The skin, the body’s largest organ, is strategically located at the interface with the external environment where it detects, integrates and responds to a diverse range of stressors, including solar radiation. It has already been established that the skin is an important peripheral neuroendocrine-immune organ that is closely networked with central regulatory systems. These capabilities contribute to the maintenance of peripheral homeostasis. Specifically, epidermal and dermal cells produce and respond to classical stress neurotransmitters, neuropeptides and hormones, production which is stimulated by ultraviolet radiation (UVR), biological factors (infectious and non-infectious) and other physical and chemical agents. Examples of local biologically active products are cytokines, biogenic amines (catecholamines, histamine, serotonin and N-acetyl-serotonin), melatonin, acetylocholine, neuropeptides including pituitary (proopiomelanocortin-derived ACTH, b-endorphin or MSH peptides, thyroid stimulating hormone) and hypothalamic (corticotropin-releasing factor and related urocortins, thyroid-releasing hormone) hormones, as well as enkephalins and dynorphins, thyroid hormones, steroids (glucocorticoids, mineralocorticoids, sex hormones, 7-δ steroids), secosteroids, opioids and endocannabinoids.
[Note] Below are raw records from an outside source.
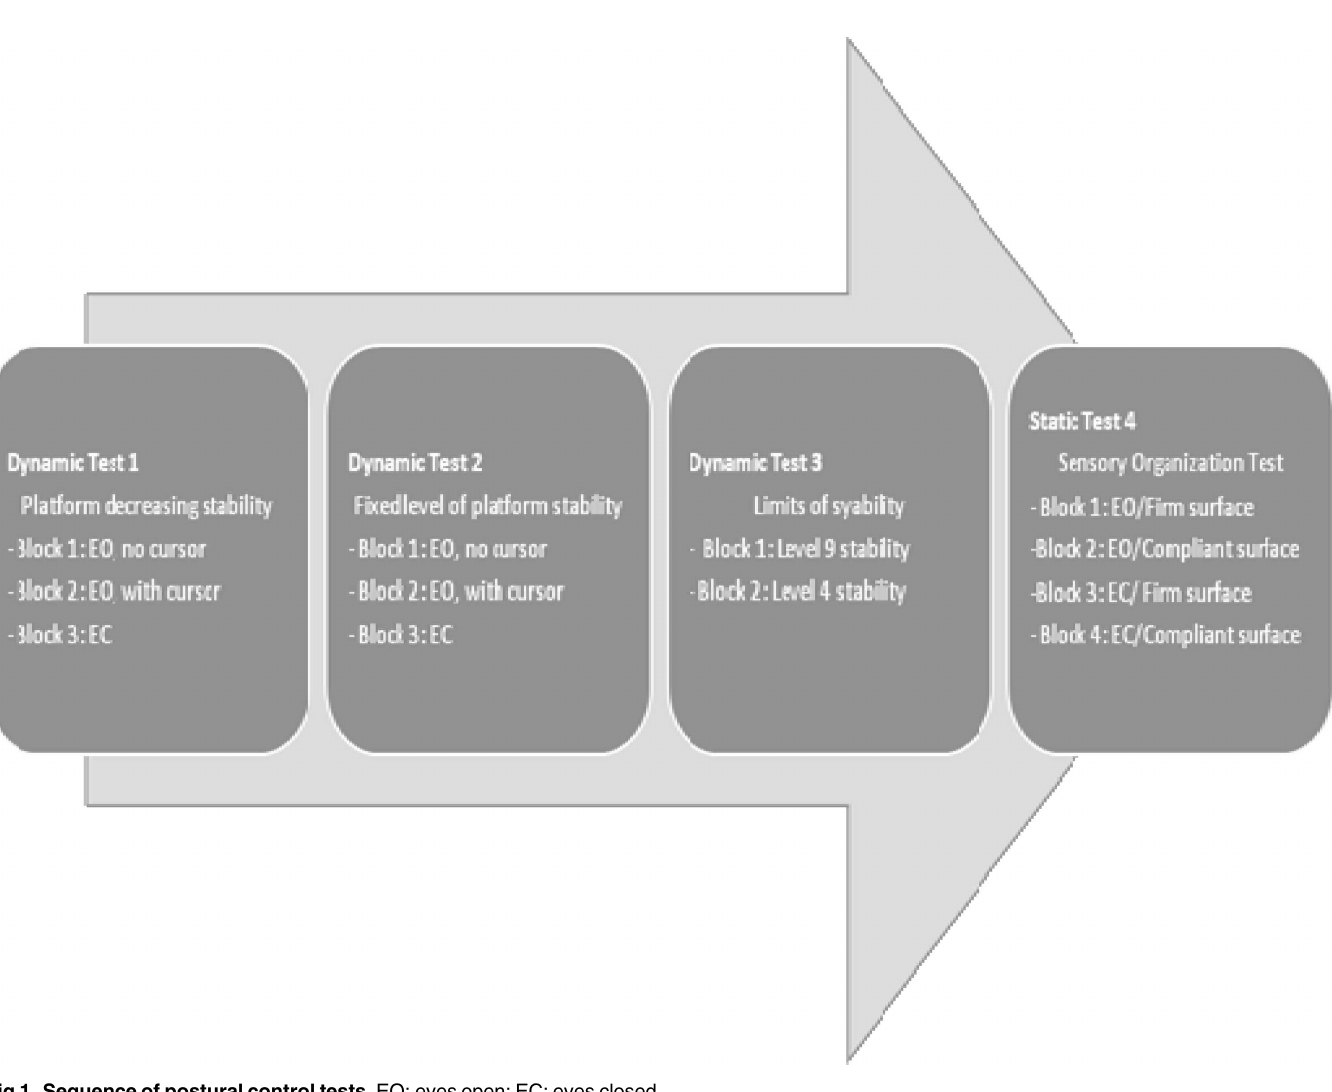
Fig 1. Sequence of postural control tests. EO: eyes open; EC: eyes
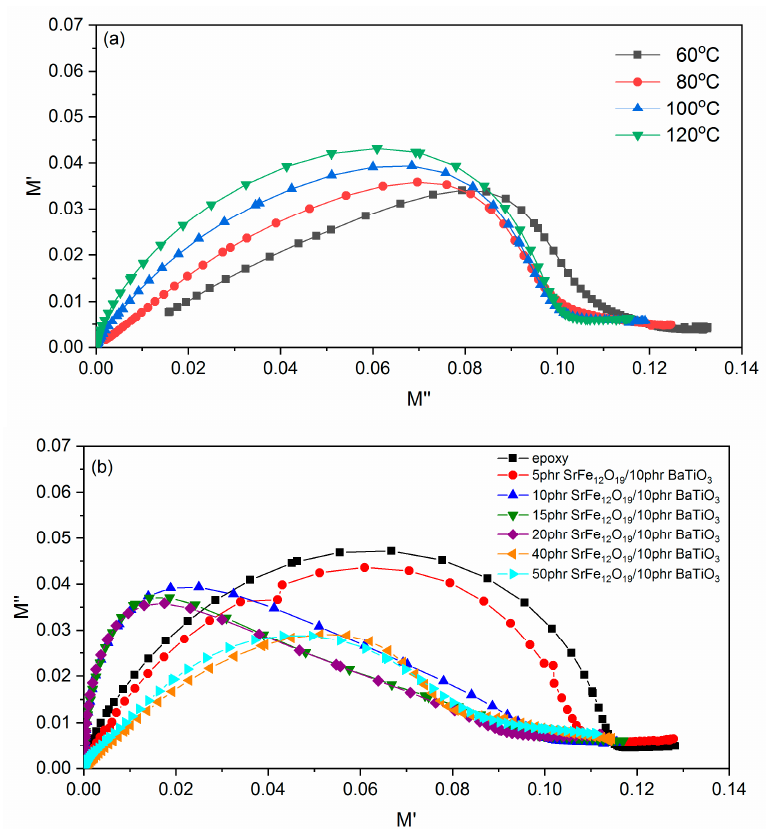
Figure 8. Cole–Cole plots for the: ( a ) 10 phr SrFe 12 O 19 /10 phr BaTiO 3 /epoxy nanocomposite at several temperatures and ( b ) for all examined systems at 100 °C.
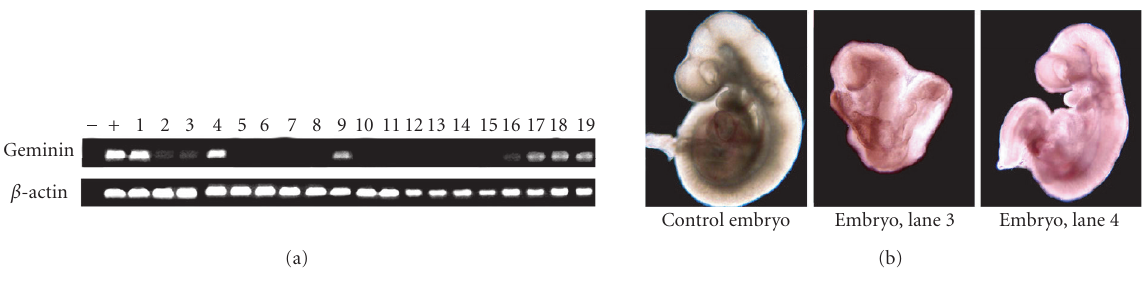
Figure 3: (a) Semiquantitative PCR to detect geminin expression in two entire litters of geminin shRNA- exposed embryos. Some embryos continue to express nearly normal levels of geminin (lanes 1, 4), while others express low (2, 3, 16), intermediate (9, 17–19), or undetectable (5–8, 10–15) levels of geminin . The most advanced embryos consistently expressed the highest levels of geminin . Two entire litters of geminin - targeted embryos were examined; 1–8 and 9–19. − = no RT, + = E9 embryo RNA. (b) Sideview of control and embryos expressing varying levels of geminin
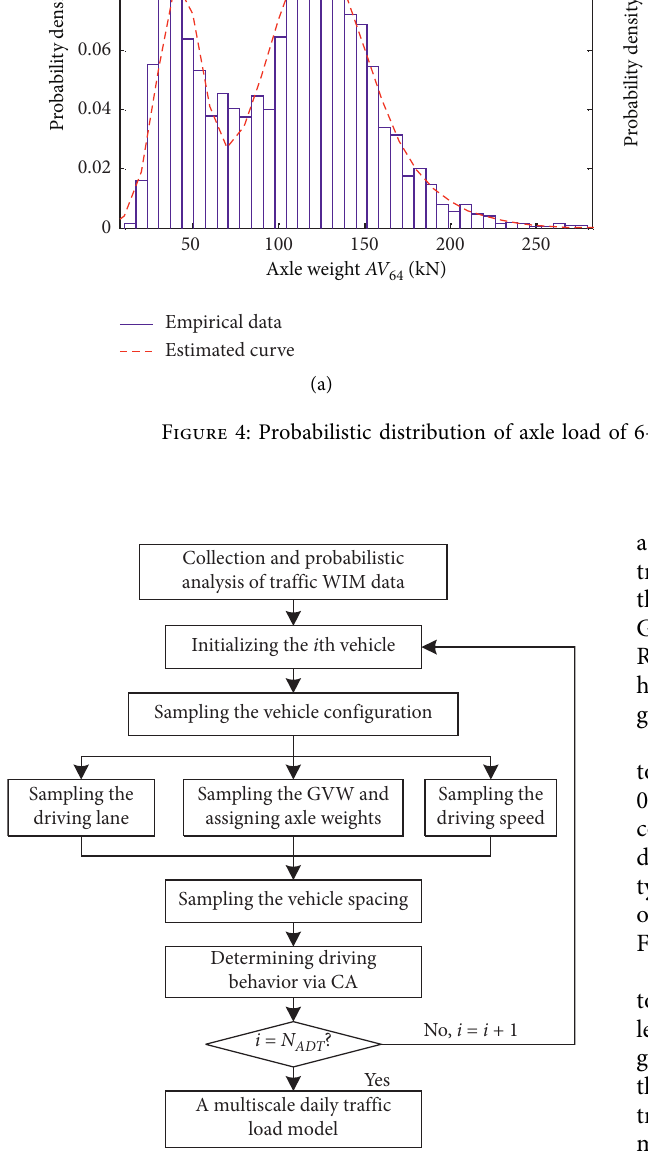
Figure 5: Procedures of stochastic vehicle flow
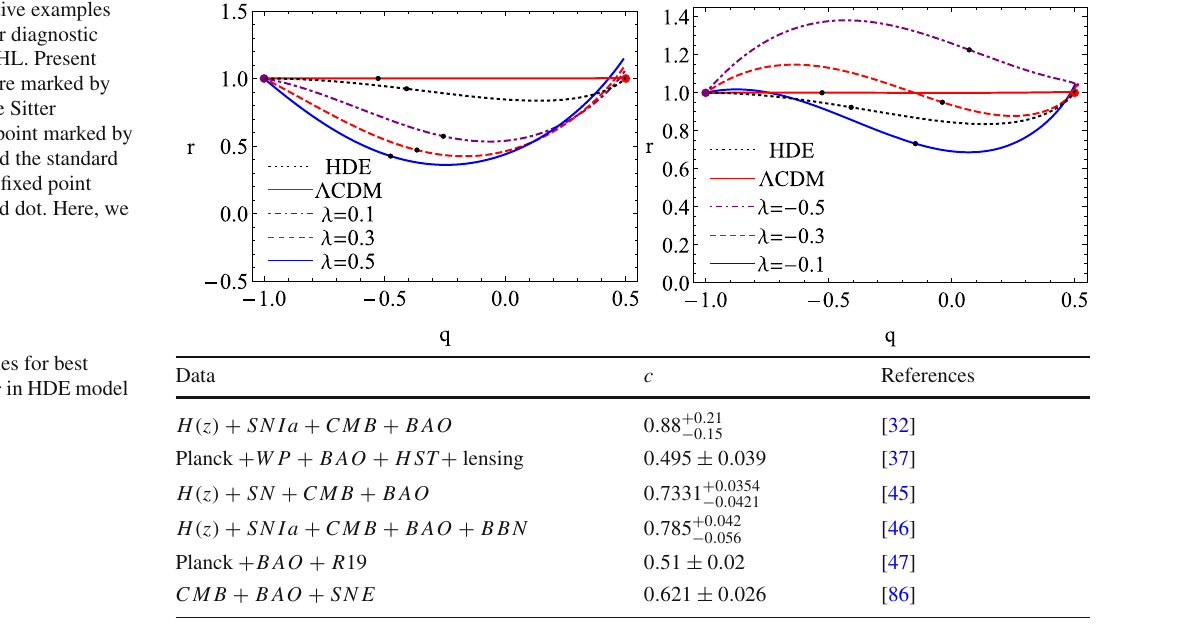
Fig. 25 Illustrative examples for the statefinder diagnostic { r , q } of IBHDEHL. Present values of { r , q } are marked by black dots, the de Sitter expansion fixed point marked by the purple dot and the standard cold dark matter fixed point marked by the red dot. Here, we take (cid:5) = 0 . 8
The production of these molecules is hierarchical, organized along the algorithms of classical neuroendocrine axes such as the hypothalamic pituitary adrenal axis (HPA), hypothalamic-thyroid axis (HPT), serotoninergic, melatoninergic, catecholaminergic, cholinergic, steroid/secosteroidogenic, opioid and endocannabinoid systems. Disruptions of these axes or of communication between them may lead to skin and/or systemic diseases. These local neuroendocrine networks also serve to limit the effect of noxious environmental agents to preserve local and consequently global homeostasis. Moreover, the skin-derived factors/systems can also activate cutaneous nerve endings to alert the brain to changes in the epidermal or dermal environments, or alternatively to activate other coordinating centers by direct (spinal cord) neurotransmission without brain involvement. Furthermore, rapid and reciprocal communications between epidermal and dermal and adnexal compartments are also mediated by neurotransmission including antidromic modes of conduction. Lastly, skin cells and the skin as an organ coordinate and/or regulate not only peripheral but also global homeostasis.